In my system are the following items: Alka-Seltzer Nose and Throat, Haagen-Das mango sorbet, Kroger Pain Reliever Allergy Sinus, low-fat cottage cheese with pineapples, Advil and a few hundred ice-pops. Being sick is one thing but to have this combination ripping through your bloodstream makes for an interesting perspective on the world.
Channel surfing in the living room is less dramatic than lying in bed so I subject myself to daytime television. Arnold has given me his victory speech a dozen times and I'm actually starting to get comfortable with the idea that he's the Governor of Cal-e-for-nyah. Not only am I at peace with this, but I'm starting to like his positions. A fiscal conservative and social moderate who's got Republicans cheering in front of him and Democrats cheering on the platform behind him. Sign me up ?Arnold for President! If Democrats can forgive Bill Clinton for his Oval Office playtime then surely they can sit down and break bread with Arnold's skeletons.

☆ ☆ ☆ ☆ ☆ ☆ ☆

__Directive 1__
Report every line in the rows that contains the string "from". Case counts.

☆ ☆ ☆ ☆ ☆ ☆ ☆

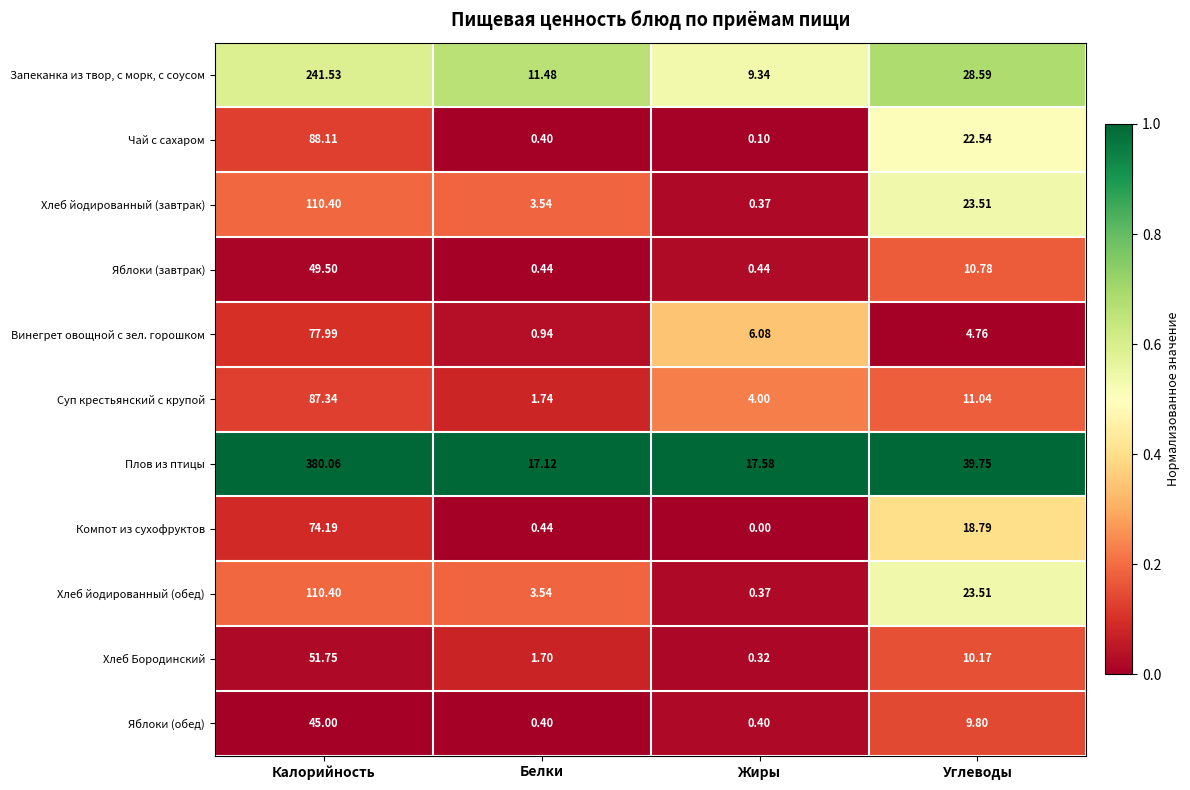

Rank the categories by Чай с сахаром value from highest to lowest.

Калорийность, Углеводы, Белки, Жиры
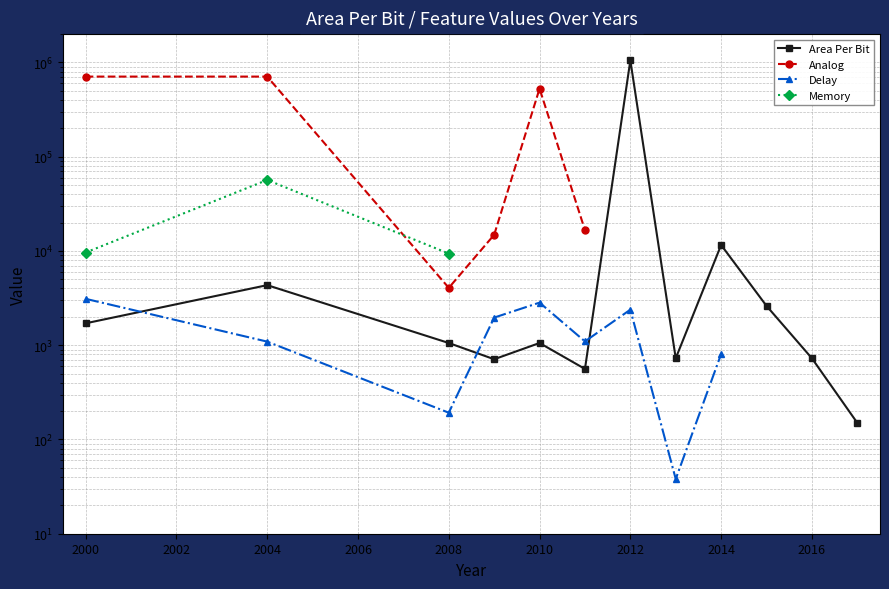

What is the value of the Delay point at the 9th from the left?

806.0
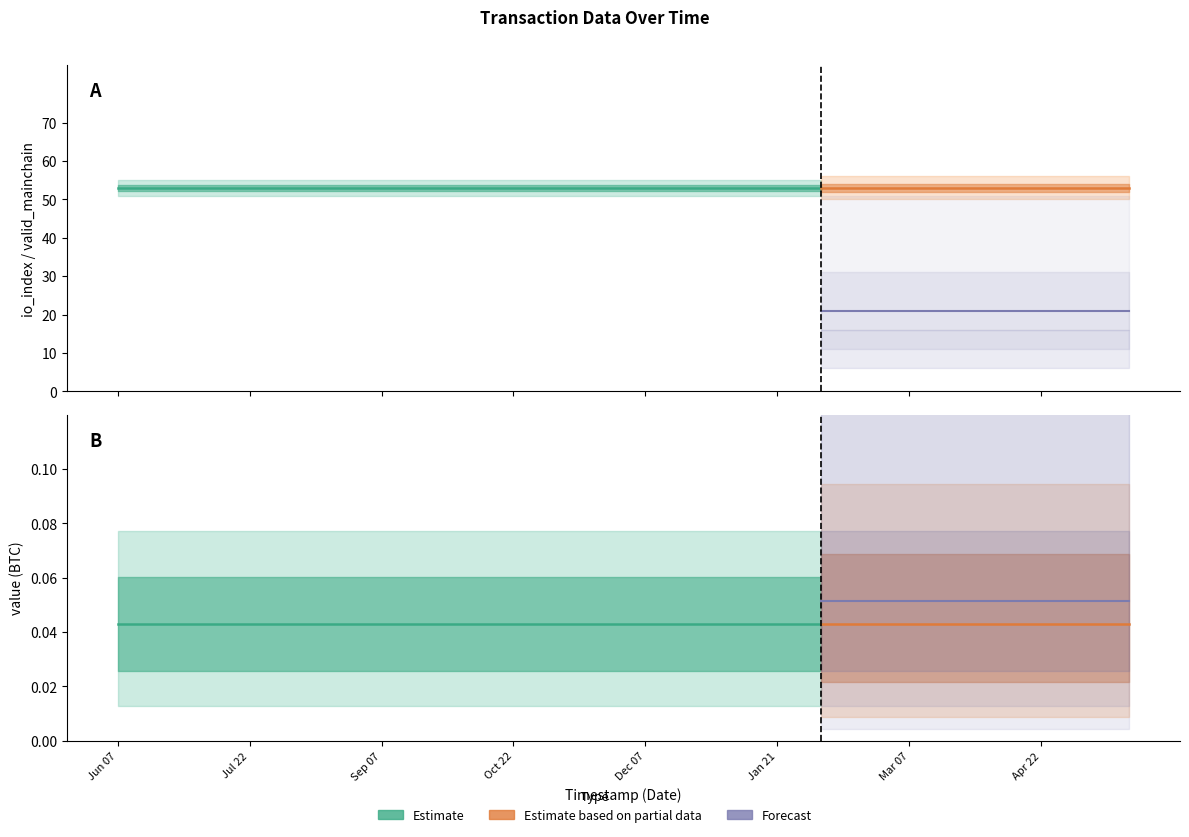

True or false: io_index has more than 0 points higher than both neighbors.

False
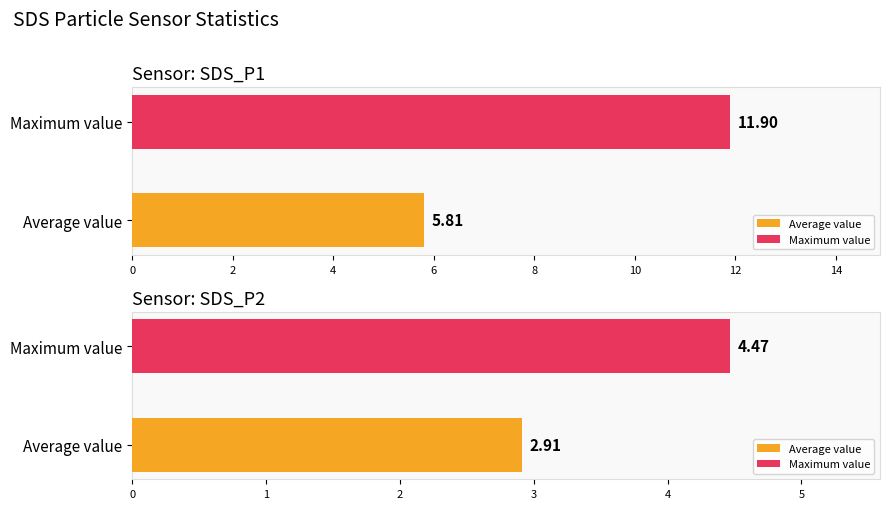

What is the maximum value for SDS_P2?

4.5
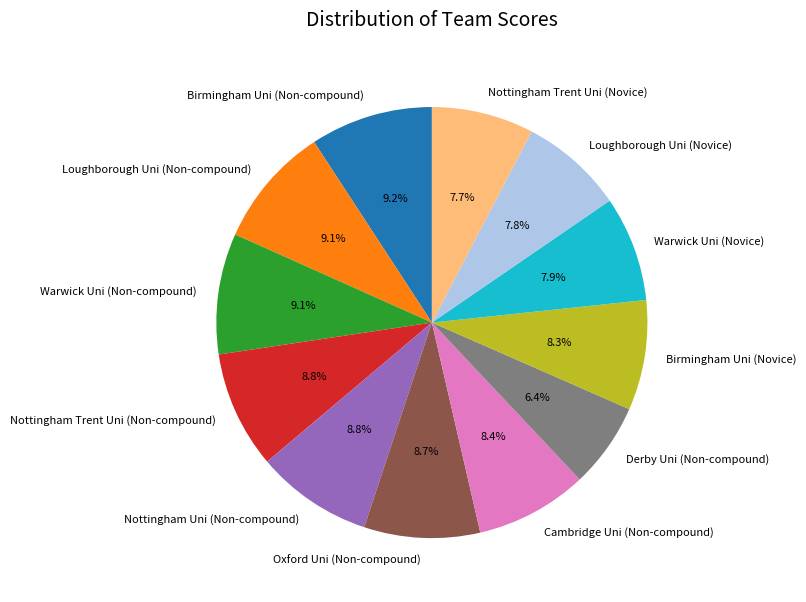

Which slice is the smallest?

Derby Uni (Non-compound)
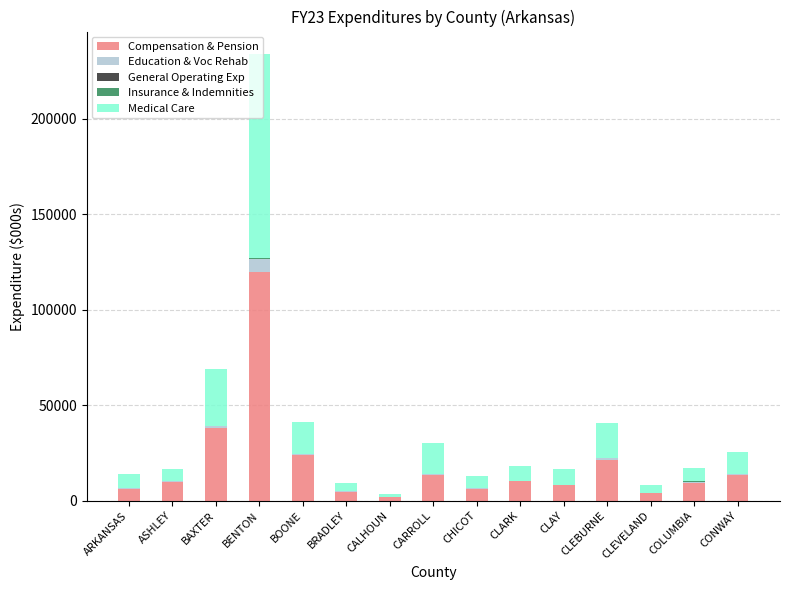

Which category has the highest value in the Compensation & Pension series?

BENTON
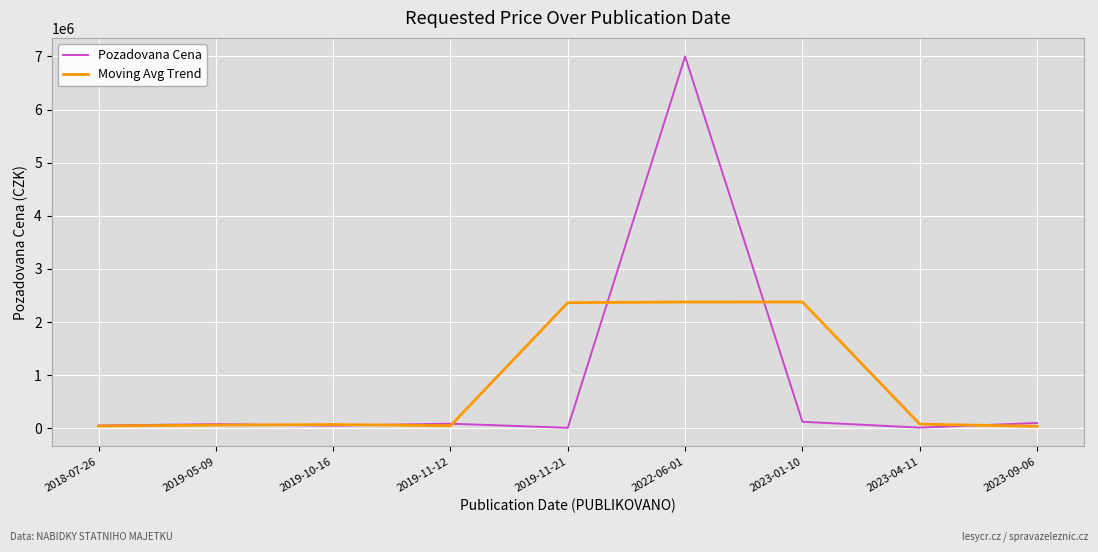

At which category is the sum across all series the highest?

2022-06-01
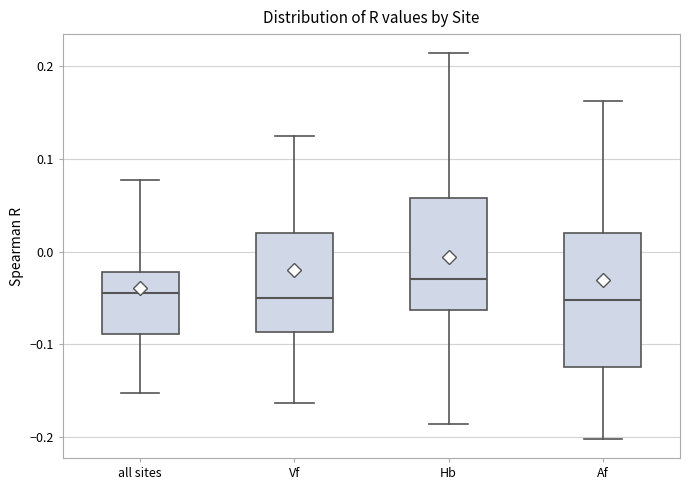

Where does the lower whisker of the box for Vf end on the y-axis? The values are not printed on the chart, so give them approximately, as read against the axis.

-0.16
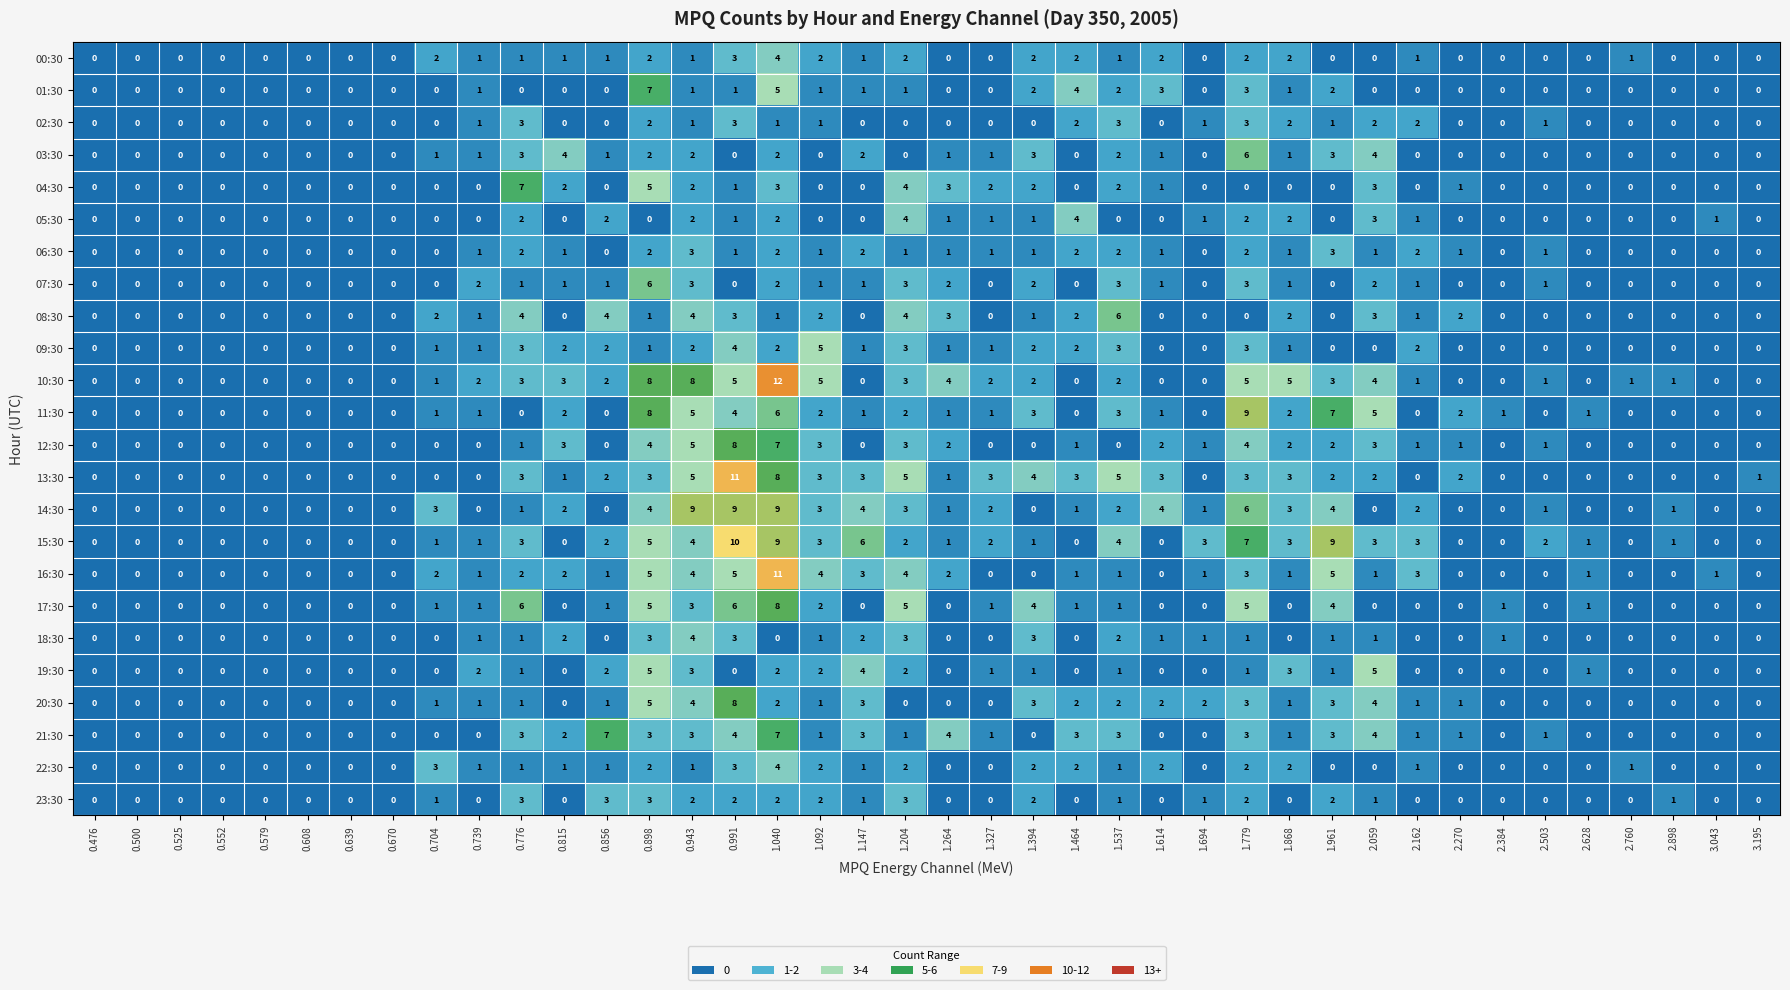

How many 08:30 values are between 0 and 2?

32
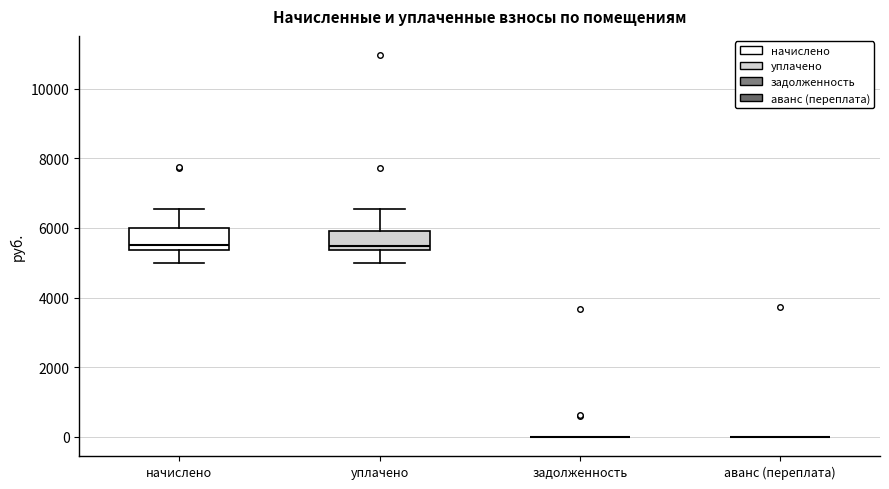

Reading left to right, read every box against the y-axis: the position of its median line, the range the box covers, and the ends of its whiskers. The values are not printed on the chart, so give them approximately, as read against the axis.

начислено: median 5600, box 5400 to 6000, whiskers 5000 to 6600
уплачено: median 5400 (just above the box's lower edge), box 5400 to 6000, whiskers 5000 to 6600
задолженность: box collapsed to a line at 0, whiskers 0 to 0
аванс (переплата): box collapsed to a line at 0, whiskers 0 to 0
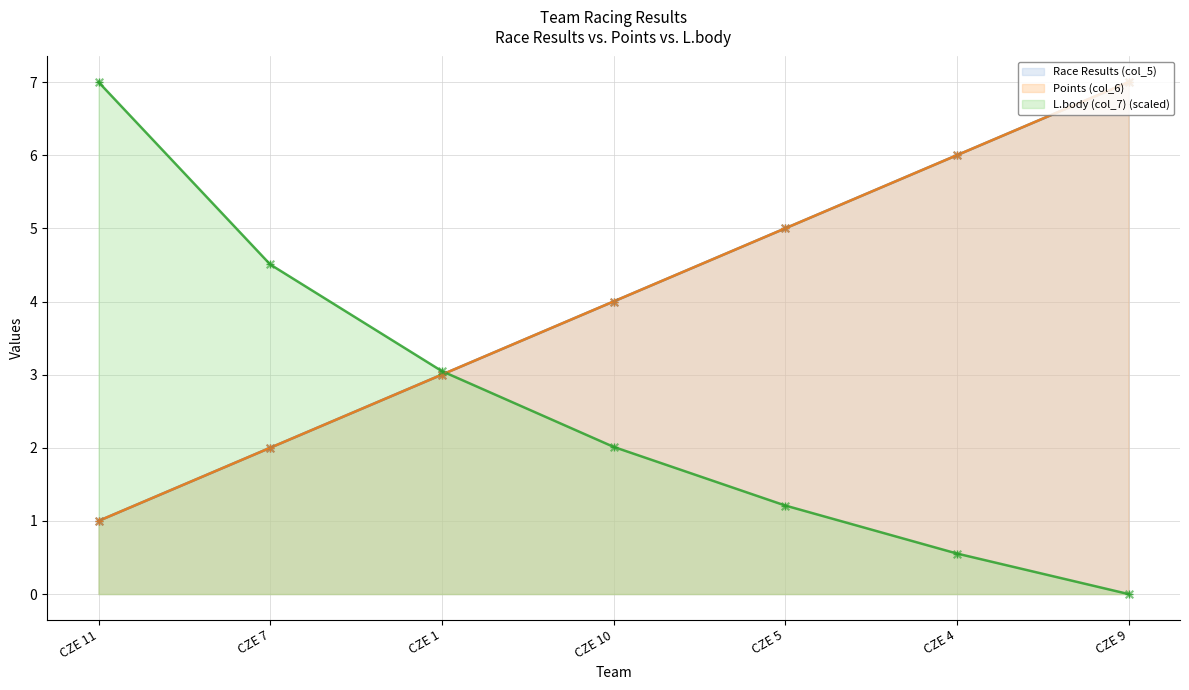

At how many categories does at least one series exceed 5?

3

☆ ☆ ☆ ☆ ☆ ☆ ☆

__Directive 2__
Pick up the post about being home sick in front of daytime television and continue it after its last sentence.

__Response 1__
Rank the categories by Чай с сахаром value from highest to lowest.
What is the value of the Delay point at the 9th from the left?

__Response 2__
Having seen enough red, white and blue balloons I flip the channel once, then twice, three times. Here's where the LA Times and the Martha Burkes should train their ray guns! Commercials for cleaning products starring happy housewives dancing to the beat and cleaning with a plastic smile locked on their faces. What is this oppressive message? Leave Arnold's decades of coy toying alone and take a look over here. Without this or that particular disinfectant sprayed by the loving hand of mom the entire family unit will fall to ruin? Stay home with your Swiffer? All of this is starting to wear me down.
Falling back into a hazy sleep I think about getting back to work tomorrow. The trials of the workday seem like child's play next to the unrelenting assault of this dream and television stew that's sustaining me. It's very hard to swallow.